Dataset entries

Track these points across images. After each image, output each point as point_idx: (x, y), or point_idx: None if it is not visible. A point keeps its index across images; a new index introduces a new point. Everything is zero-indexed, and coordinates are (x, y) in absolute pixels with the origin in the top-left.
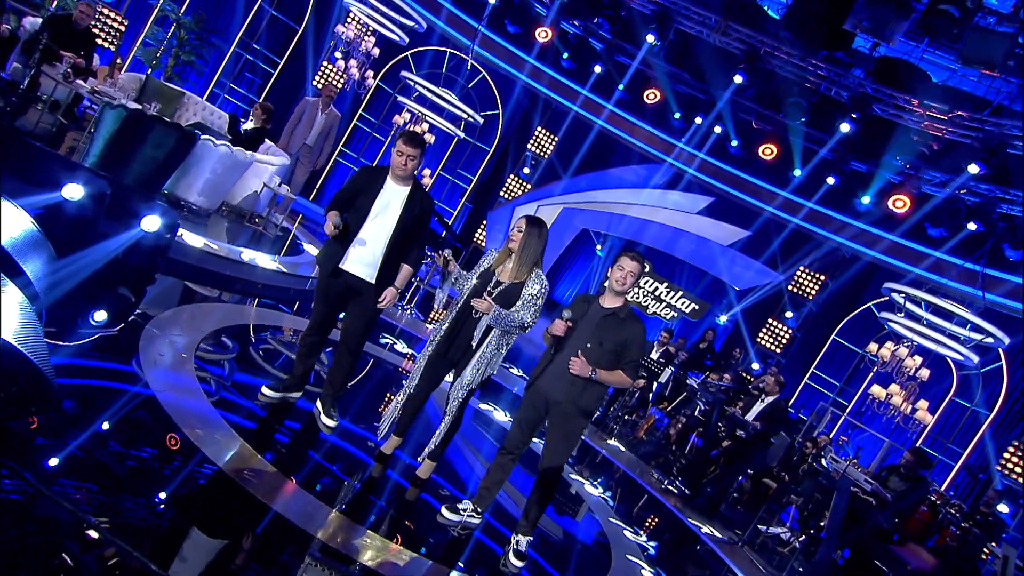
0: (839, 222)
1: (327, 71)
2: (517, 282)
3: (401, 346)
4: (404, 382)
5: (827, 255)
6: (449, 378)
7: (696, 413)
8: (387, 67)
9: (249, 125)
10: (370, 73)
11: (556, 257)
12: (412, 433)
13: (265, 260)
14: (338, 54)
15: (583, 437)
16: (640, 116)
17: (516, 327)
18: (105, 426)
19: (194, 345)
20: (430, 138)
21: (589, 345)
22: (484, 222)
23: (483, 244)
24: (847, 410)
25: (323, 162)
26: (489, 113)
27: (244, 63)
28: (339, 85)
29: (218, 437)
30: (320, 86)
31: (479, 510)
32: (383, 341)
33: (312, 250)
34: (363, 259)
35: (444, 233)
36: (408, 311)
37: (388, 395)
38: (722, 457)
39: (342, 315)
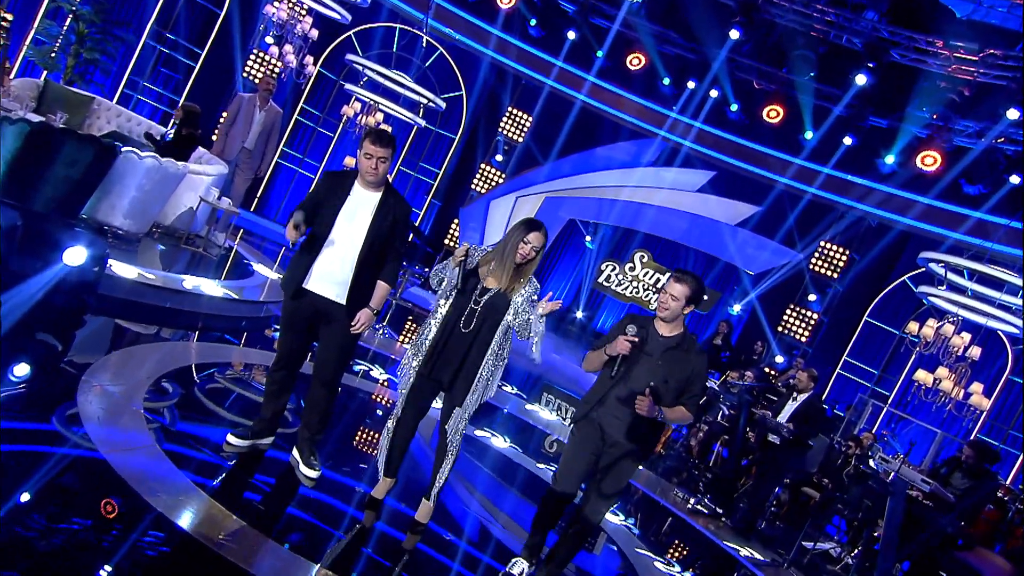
0: (862, 188)
1: (259, 60)
2: (503, 290)
3: (377, 372)
4: (390, 418)
5: (851, 227)
6: (437, 403)
7: (719, 419)
8: (328, 50)
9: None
10: (309, 59)
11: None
12: (400, 471)
13: (211, 287)
14: (269, 39)
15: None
16: (625, 86)
17: (535, 335)
18: (47, 500)
19: (140, 393)
20: (388, 129)
21: (653, 384)
22: (456, 221)
23: (456, 247)
24: (889, 401)
25: (266, 167)
26: (451, 95)
27: (159, 57)
28: (276, 77)
29: (183, 499)
30: (256, 79)
31: (533, 560)
32: (355, 368)
33: (264, 270)
34: (330, 277)
35: (411, 236)
36: (381, 330)
37: (369, 431)
38: (753, 467)
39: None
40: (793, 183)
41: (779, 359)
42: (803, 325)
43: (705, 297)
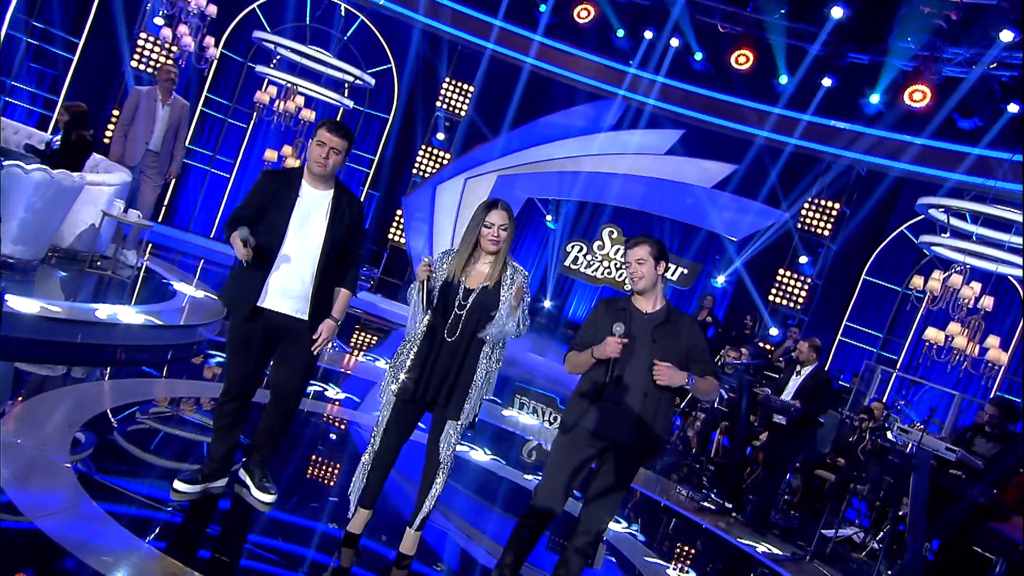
0: (847, 134)
1: (149, 46)
2: (490, 285)
3: (333, 391)
4: (365, 452)
5: (839, 178)
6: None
7: (717, 405)
8: (231, 28)
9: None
10: (210, 40)
11: None
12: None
13: (128, 313)
14: (159, 20)
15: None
16: (575, 43)
17: (518, 332)
18: None
19: (61, 445)
20: (309, 115)
21: (651, 369)
22: (399, 212)
23: (402, 242)
24: (898, 365)
25: (176, 171)
26: (380, 69)
27: (28, 50)
28: (176, 65)
29: (135, 559)
30: (153, 70)
31: None
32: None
33: (186, 289)
34: (289, 291)
35: None
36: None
37: (328, 461)
38: (760, 454)
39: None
40: (772, 135)
41: (773, 331)
42: (796, 291)
43: (665, 251)
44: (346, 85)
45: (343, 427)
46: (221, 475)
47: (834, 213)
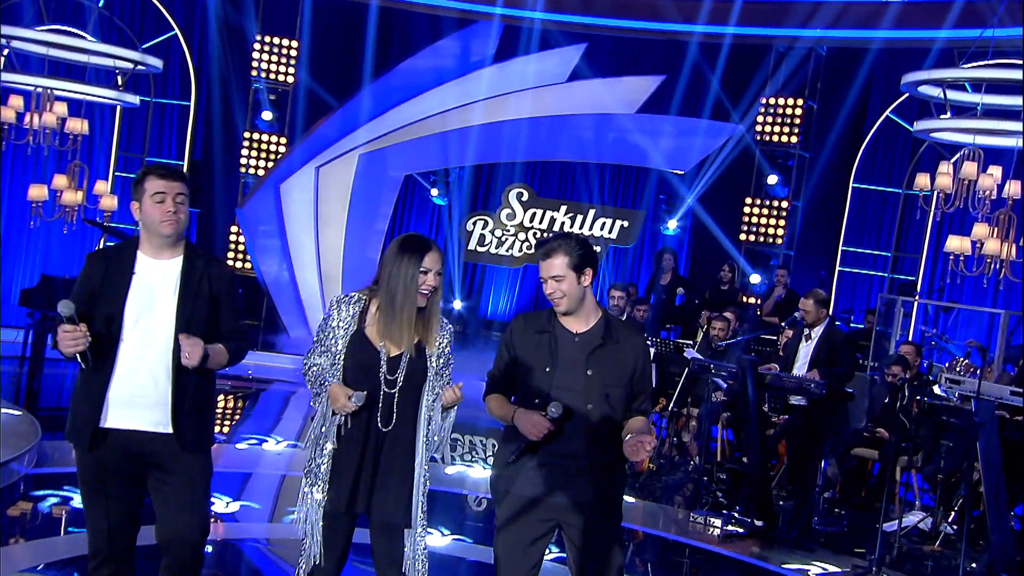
0: (800, 7)
1: None
2: (419, 345)
3: (223, 503)
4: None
5: (799, 67)
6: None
7: (711, 398)
8: None
9: None
10: None
11: (382, 232)
12: None
13: None
14: None
15: None
16: None
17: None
18: None
19: None
20: (79, 126)
21: (590, 406)
22: (235, 230)
23: (249, 268)
24: (918, 288)
25: None
26: (160, 40)
27: None
28: None
29: None
30: None
31: None
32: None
33: None
34: (139, 399)
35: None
36: None
37: None
38: (780, 445)
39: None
40: (703, 27)
41: (754, 279)
42: (771, 222)
43: (597, 249)
44: (120, 75)
45: (259, 558)
46: None
47: (798, 112)
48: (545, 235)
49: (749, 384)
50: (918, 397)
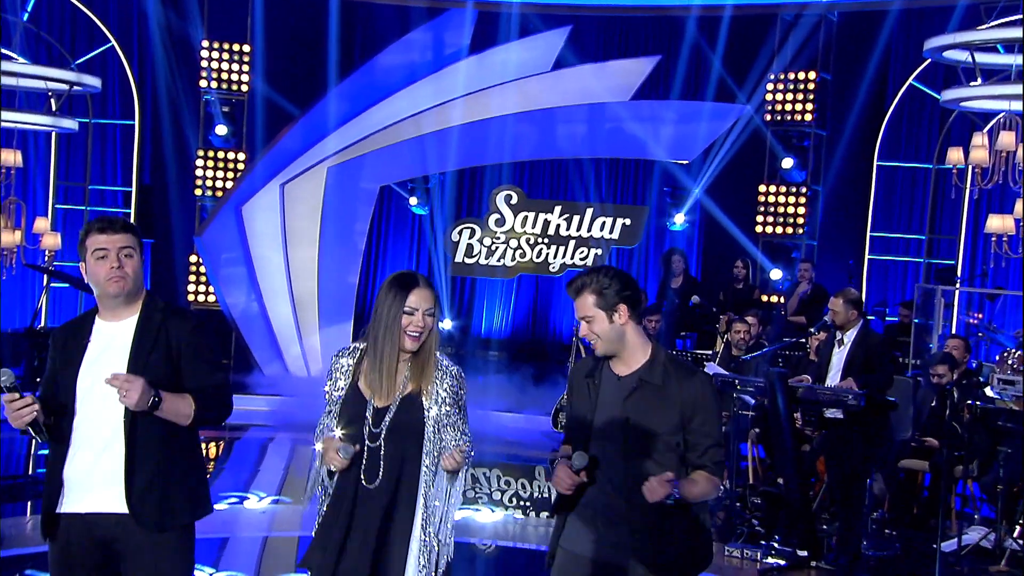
0: None
1: None
2: (413, 393)
3: None
4: None
5: (809, 37)
6: None
7: (739, 410)
8: None
9: None
10: None
11: (359, 251)
12: None
13: None
14: None
15: None
16: None
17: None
18: None
19: None
20: (11, 158)
21: (627, 456)
22: (194, 259)
23: (213, 300)
24: (959, 273)
25: None
26: (96, 54)
27: None
28: None
29: None
30: None
31: None
32: None
33: None
34: (96, 478)
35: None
36: None
37: None
38: (818, 462)
39: None
40: (700, 0)
41: (775, 274)
42: (789, 210)
43: (621, 288)
44: (53, 97)
45: None
46: None
47: (811, 87)
48: (541, 241)
49: (780, 400)
50: (969, 401)
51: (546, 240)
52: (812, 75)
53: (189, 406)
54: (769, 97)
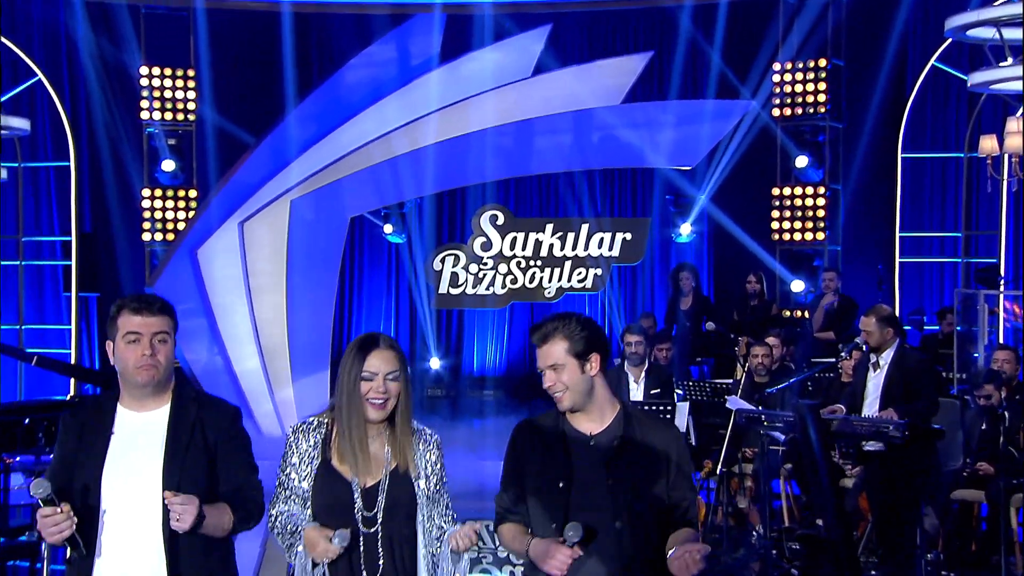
0: None
1: None
2: (401, 468)
3: None
4: None
5: (817, 21)
6: None
7: (765, 450)
8: None
9: None
10: None
11: (332, 289)
12: None
13: None
14: None
15: None
16: None
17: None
18: None
19: None
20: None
21: (619, 524)
22: None
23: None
24: (1002, 274)
25: None
26: (18, 90)
27: None
28: None
29: None
30: None
31: None
32: None
33: None
34: None
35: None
36: None
37: None
38: (860, 499)
39: None
40: None
41: (796, 287)
42: (807, 213)
43: (594, 336)
44: None
45: None
46: None
47: (822, 76)
48: (533, 264)
49: (812, 436)
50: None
51: (539, 262)
52: (823, 62)
53: (229, 520)
54: (777, 91)
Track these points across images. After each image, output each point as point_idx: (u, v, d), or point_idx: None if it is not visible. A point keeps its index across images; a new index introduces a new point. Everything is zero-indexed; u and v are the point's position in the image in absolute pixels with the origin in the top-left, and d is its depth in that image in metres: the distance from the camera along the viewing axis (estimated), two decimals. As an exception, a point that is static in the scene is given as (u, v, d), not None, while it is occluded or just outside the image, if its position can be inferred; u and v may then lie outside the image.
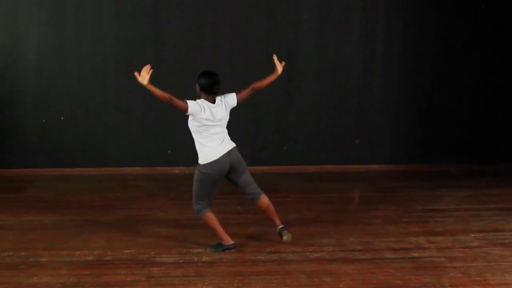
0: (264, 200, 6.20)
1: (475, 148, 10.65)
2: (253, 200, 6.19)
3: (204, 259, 5.85)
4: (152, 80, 10.60)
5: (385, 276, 5.42)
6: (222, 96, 6.01)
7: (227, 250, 6.02)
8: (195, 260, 5.83)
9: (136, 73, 5.79)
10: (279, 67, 6.47)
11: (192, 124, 5.89)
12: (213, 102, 5.92)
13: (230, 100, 6.03)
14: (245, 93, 6.16)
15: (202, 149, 5.90)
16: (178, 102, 5.77)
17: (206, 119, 5.83)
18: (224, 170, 5.92)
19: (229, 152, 5.93)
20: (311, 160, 10.49)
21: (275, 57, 6.51)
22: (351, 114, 10.51)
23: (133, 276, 5.43)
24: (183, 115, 5.96)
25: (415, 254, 6.00)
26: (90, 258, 5.91)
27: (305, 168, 10.38)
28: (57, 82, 10.10)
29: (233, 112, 9.68)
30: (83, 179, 9.72)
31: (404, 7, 10.42)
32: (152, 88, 5.79)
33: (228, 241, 6.05)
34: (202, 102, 5.87)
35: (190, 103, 5.80)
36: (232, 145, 6.01)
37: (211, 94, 5.91)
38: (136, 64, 10.05)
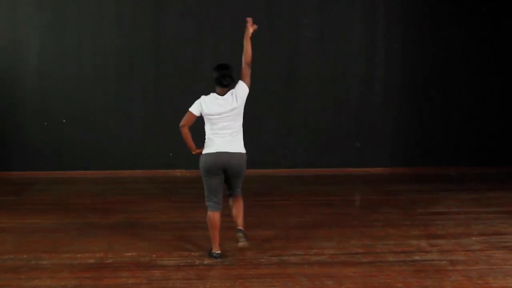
0: (237, 200, 6.04)
1: (476, 151, 10.65)
2: (229, 196, 6.10)
3: (205, 262, 5.84)
4: (152, 81, 10.66)
5: (386, 279, 5.41)
6: (233, 89, 5.96)
7: (212, 257, 5.91)
8: (197, 263, 5.82)
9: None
10: (250, 28, 6.31)
11: (204, 117, 5.91)
12: (224, 94, 5.89)
13: (239, 89, 5.96)
14: (244, 73, 6.07)
15: (206, 140, 5.92)
16: (185, 120, 5.85)
17: (210, 114, 5.82)
18: (216, 166, 5.82)
19: (225, 154, 5.82)
20: (312, 163, 10.49)
21: (249, 22, 6.33)
22: (352, 117, 10.51)
23: (134, 279, 5.42)
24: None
25: (417, 257, 5.99)
26: (91, 261, 5.89)
27: (306, 171, 10.39)
28: (58, 85, 10.11)
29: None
30: (84, 181, 9.72)
31: (404, 11, 10.43)
32: (190, 145, 5.92)
33: (215, 249, 5.95)
34: (204, 98, 5.86)
35: (191, 110, 5.86)
36: (234, 149, 5.88)
37: (221, 86, 5.89)
38: (136, 67, 10.19)
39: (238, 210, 6.01)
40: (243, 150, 5.97)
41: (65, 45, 10.09)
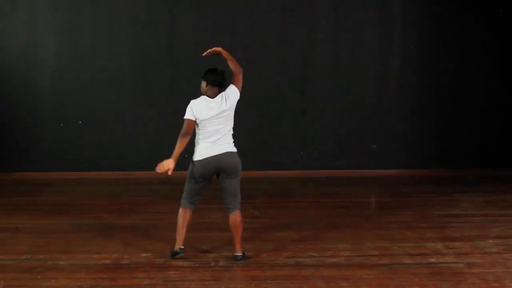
0: (235, 217, 5.89)
1: (492, 153, 10.59)
2: (227, 210, 6.01)
3: (220, 263, 5.84)
4: (167, 84, 10.70)
5: (402, 281, 5.38)
6: (224, 92, 5.92)
7: (176, 255, 5.86)
8: (212, 264, 5.82)
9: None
10: (214, 49, 6.07)
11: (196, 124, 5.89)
12: (214, 97, 5.86)
13: (230, 92, 5.91)
14: (236, 79, 5.98)
15: (196, 145, 5.89)
16: (186, 128, 5.84)
17: (200, 119, 5.79)
18: (208, 172, 5.81)
19: (217, 156, 5.79)
20: (326, 165, 10.47)
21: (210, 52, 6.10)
22: (367, 119, 10.48)
23: (150, 280, 5.43)
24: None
25: (433, 260, 5.96)
26: (107, 261, 5.91)
27: (320, 173, 10.36)
28: (74, 87, 10.17)
29: (248, 117, 9.73)
30: (99, 183, 9.75)
31: (420, 13, 10.40)
32: (177, 155, 5.82)
33: (177, 245, 5.89)
34: (194, 102, 5.84)
35: (187, 117, 5.84)
36: (226, 149, 5.83)
37: (216, 85, 5.86)
38: (151, 69, 10.22)
39: (236, 230, 5.86)
40: (232, 149, 5.89)
41: (81, 48, 10.15)
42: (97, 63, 10.16)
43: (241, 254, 5.89)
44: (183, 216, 5.93)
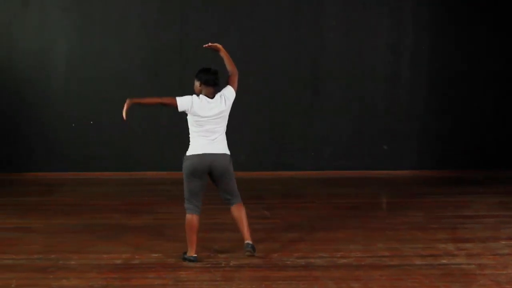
0: (238, 208, 5.93)
1: (504, 154, 10.54)
2: (229, 204, 6.03)
3: (231, 264, 5.84)
4: (178, 83, 10.72)
5: (413, 282, 5.36)
6: (221, 92, 5.94)
7: (187, 261, 5.85)
8: (223, 265, 5.82)
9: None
10: (214, 45, 6.16)
11: (189, 117, 5.89)
12: (213, 97, 5.88)
13: (228, 92, 5.93)
14: (232, 80, 6.03)
15: (192, 142, 5.90)
16: (166, 100, 5.92)
17: (199, 115, 5.79)
18: (201, 168, 5.80)
19: (211, 155, 5.80)
20: (337, 166, 10.45)
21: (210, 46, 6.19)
22: (378, 120, 10.47)
23: (161, 280, 5.44)
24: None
25: (444, 261, 5.93)
26: (118, 261, 5.93)
27: (331, 174, 10.35)
28: (85, 88, 10.22)
29: (259, 117, 9.75)
30: (110, 183, 9.79)
31: (431, 13, 10.37)
32: (137, 100, 5.94)
33: (191, 253, 5.88)
34: (196, 98, 5.85)
35: (179, 99, 5.83)
36: (220, 150, 5.85)
37: (213, 86, 5.87)
38: (162, 68, 10.25)
39: (241, 221, 5.90)
40: (227, 152, 5.91)
41: (92, 49, 10.20)
42: (108, 64, 10.20)
43: (251, 243, 5.85)
44: (192, 223, 5.91)
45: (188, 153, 5.90)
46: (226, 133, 5.96)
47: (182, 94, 5.96)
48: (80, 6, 10.18)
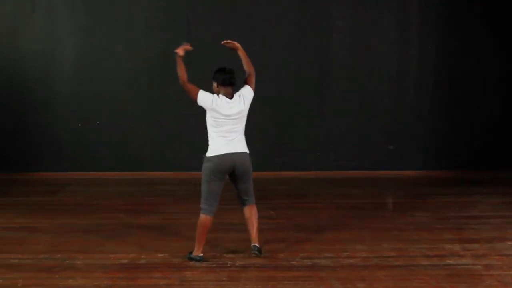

# PROBLEM REQUIREMENTS:
State only how many lines above contain "with".

# SOLUTION TO THE EXERCISE:
2